The Feast’s final shot, explained
After The Feast shifts from chilly foreboding into grand guignol horror in its third act, the film dispatches the majority of the characters in memorably gruesome ways, with Cadi eventually walking away from the house, with her task completed.
In The Feast’s final shot, Cadi is seen back at the drill site where a worker perished in the movie’s opening moments. Covered in blood and visibly fatigued, Cadi suddenly turns to the camera, breaking the fourth wall for the first time. Rather than glowing with triumph as one might expect after successfully slaughtering the family that depleted her land’s resources, Cadi’s expression is forlorn, anguished. Her face continues to fall as The Feast cuts to black.
“The final moment with Cadi breaking the fourth wall was an idea that occurred to us on set as we were filming it,” explains Jones. “And, fortunately, Annes is such a brilliant actress that I think we only did one take of it, actually.”
Though Cadi has been revealed as the architect of the family’s destruction, Jones believes audiences will still be on her side by the film’s conclusion — and feel personally targeted by her cold stare, with its implication that the audience, too, has participated in ravaging natural resources.

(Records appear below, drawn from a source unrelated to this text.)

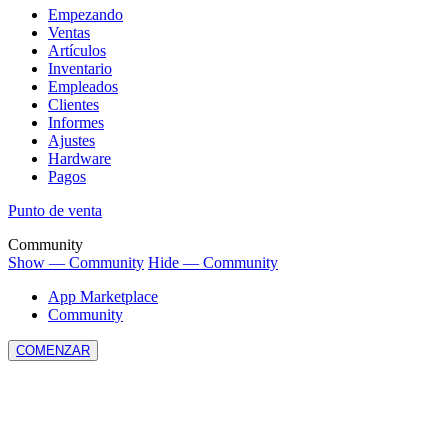
Empezando
Ventas
Artículos
Inventario
Empleados
Clientes
Informes
Ajustes
Hardware
Pagos
Punto de venta
Community
Show — Community
Hide — Community
App Marketplace
Community
COMENZAR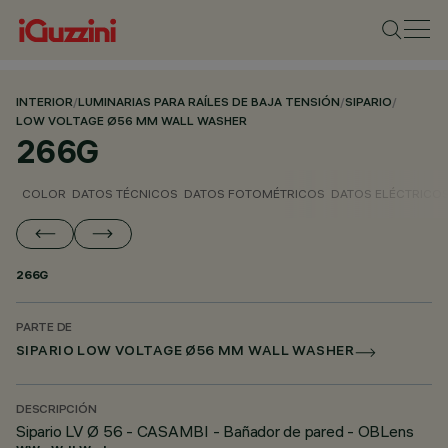
INTERIOR
/
LUMINARIAS PARA RAÍLES DE BAJA TENSIÓN
/
SIPARIO
/
LOW VOLTAGE Ø56 MM WALL WASHER
266G
COLOR
DATOS TÉCNICOS
DATOS FOTOMÉTRICOS
DATOS ELÉCTRICO
266G
PARTE DE
SIPARIO LOW VOLTAGE Ø56 MM WALL WASHER
DESCRIPCIÓN
Sipario LV Ø 56 - CASAMBI - Bañador de pared - OBLens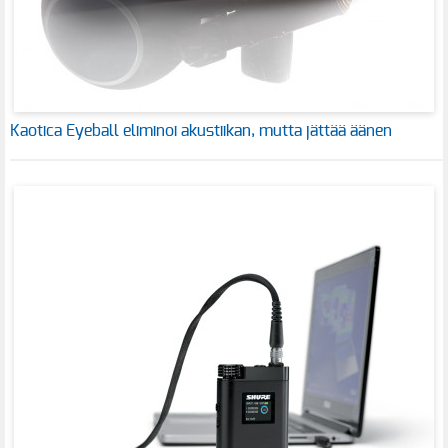
Kaotica Eyeball eliminoi akustiikan, mutta jättää äänen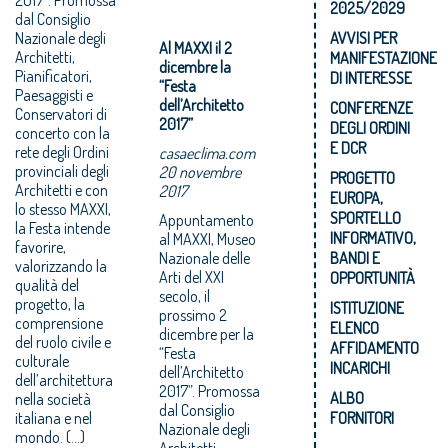
2025/2029
dal Consiglio
Nazionale degli
AVVISI PER
Al MAXXI il 2
Architetti,
MANIFESTAZIONE
dicembre la
Pianificatori,
DI INTERESSE
“Festa
Paesaggisti e
dell’Architetto
CONFERENZE
Conservatori di
2017”
DEGLI ORDINI
concerto con la
E DCR
rete degli Ordini
casaeclima.com
provinciali degli
20 novembre
PROGETTO
Architetti e con
2017
EUROPA,
lo stesso MAXXI,
SPORTELLO
Appuntamento
la Festa intende
INFORMATIVO,
al MAXXI, Museo
favorire,
Nazionale delle
BANDI E
valorizzando la
Arti del XXI
OPPORTUNITÀ
qualità del
secolo, il
progetto, la
ISTITUZIONE
prossimo 2
comprensione
ELENCO
dicembre per la
del ruolo civile e
AFFIDAMENTO
“Festa
culturale
INCARICHI
dell’Architetto
dell’architettura
2017”. Promossa
ALBO
nella società
dal Consiglio
italiana e nel
FORNITORI
Nazionale degli
mondo. (...)
Architetti,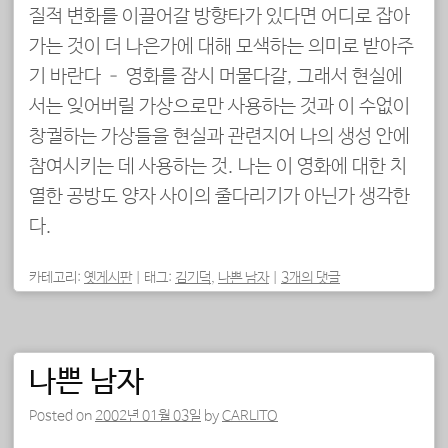
질적 변화를 이끌어갈 방향타가 있다면 어디로 잡아
가는 것이 더 나은가에 대해 모색하는 의미로 받아주
기 바란다 – 영화를 잠시 머물다갈, 그래서 현실에
서는 잊어버릴 가상으로만 사용하는 것과 이 수없이
창궐하는 가상들을 현실과 관련지어 나의 생성 안에
참여시키는 데 사용하는 것. 나는 이 영화에 대한 치
열한 공방도 양자 사이의 줄다리기가 아닌가 생각한
다.
카테고리:
옛게시판
|
태그:
김기덕
,
나쁜 남자
|
3개의 댓글
나쁜 남자
Posted on
2002년 01월 03일
by
CARLITO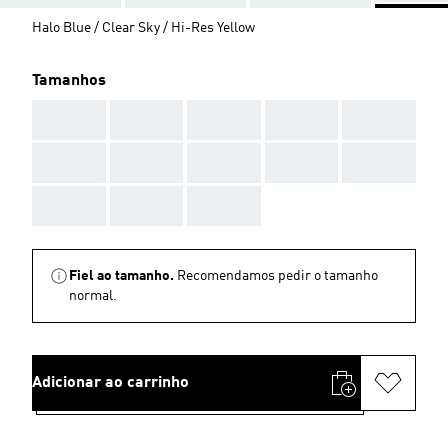
Halo Blue / Clear Sky / Hi-Res Yellow
Tamanhos
AAA
AAA
AAA
AAA
AAA
AAA
AAA
AAA
AAA
AAA
AAA
AAA
AAA
Fiel ao tamanho.
Recomendamos pedir o tamanho
normal.
Adicionar ao carrinho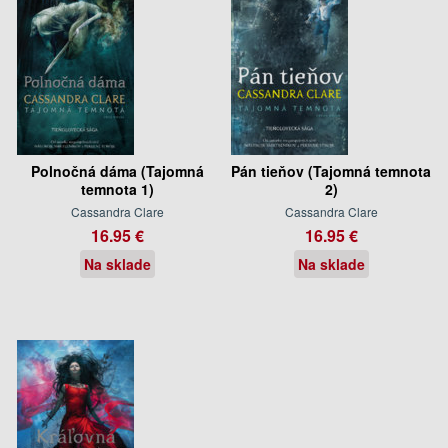
Polnočná dáma (Tajomná
Pán tieňov (Tajomná temnota
temnota 1)
2)
Cassandra Clare
Cassandra Clare
16.95 €
16.95 €
Na sklade
Na sklade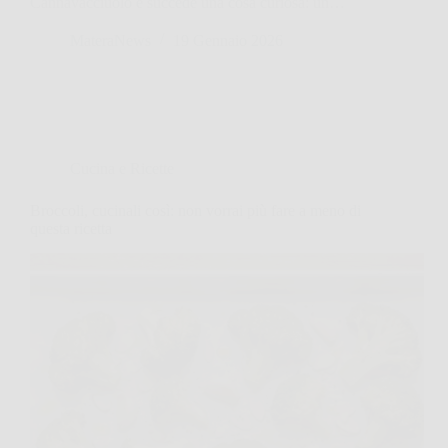
Cannavacciuolo e succede una cosa curiosa: un…
MateraNews
19 Gennaio 2026
Cucina e Ricette
Broccoli, cucinali così: non vorrai più fare a meno di
questa ricetta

“A whole gamut of emotions runs over her face,” he says. “Some people say, ‘How can I sympathize with her?’ But in that final moment, as she stares deep into the lens, and therefore deep into our souls, we see the true cost of what she's had to do to this family on her. And we feel the impact of their actions upon her as well. It's cost her dearly.”
Those searching for more clear-cut answers to Cadi’s anguish should consider the sixth “chapter” interstitial: “after you’ve taken everything, what will be left?” Though Cadi has achieved some measure of revenge against those who exploited the land’s natural resources, its mineral deposits have been ransacked, and no act of violence will undo that damage.
The Feast’s unused original ending, explained
Jones originally had another ending in mind for The Feast, which was still in Williams’ script when production commenced:
“There was a scene in the script at the end, in which another workman turned up and found a pile of clothes, Cadi’s clothes, on the floor. He investigated these and was puzzled by these and then Cadi appeared behind him, and that was the end of the film.”
But Jones says he was “never comfortable” with this ending, which he felt strayed too far into conventional horror territory for a movie that had resisted doing so up to that point. “It seemed to me that we were just leaning into the horror there, in order to satisfy the horror fiends — which is not a bad thing, and the film does kind of go there,” he says. “But it was really important to me that we made a film that actually had something to say.”
In channeling our anxieties around wealth disparity and ecological devastation, Jones hopes The Feast will offer audiences food for thought. “That was very definitely our intention,” says the filmmaker.
“It does demand a lot of an audience,” he acknowledges. But Jones has delivered the film he set out to make. The filmmaker says he hopes audiences will give The Feast time to marinate — and perhaps even consider coming back for a second serving.
“It's a richer experience the second time around, and you see even more the third time around,” he teases. “You know, I’m on view #1050, or something. And even I'm seeing stuff in it that has taken on a life of its own.”
The Feast is now in theaters and on VOD.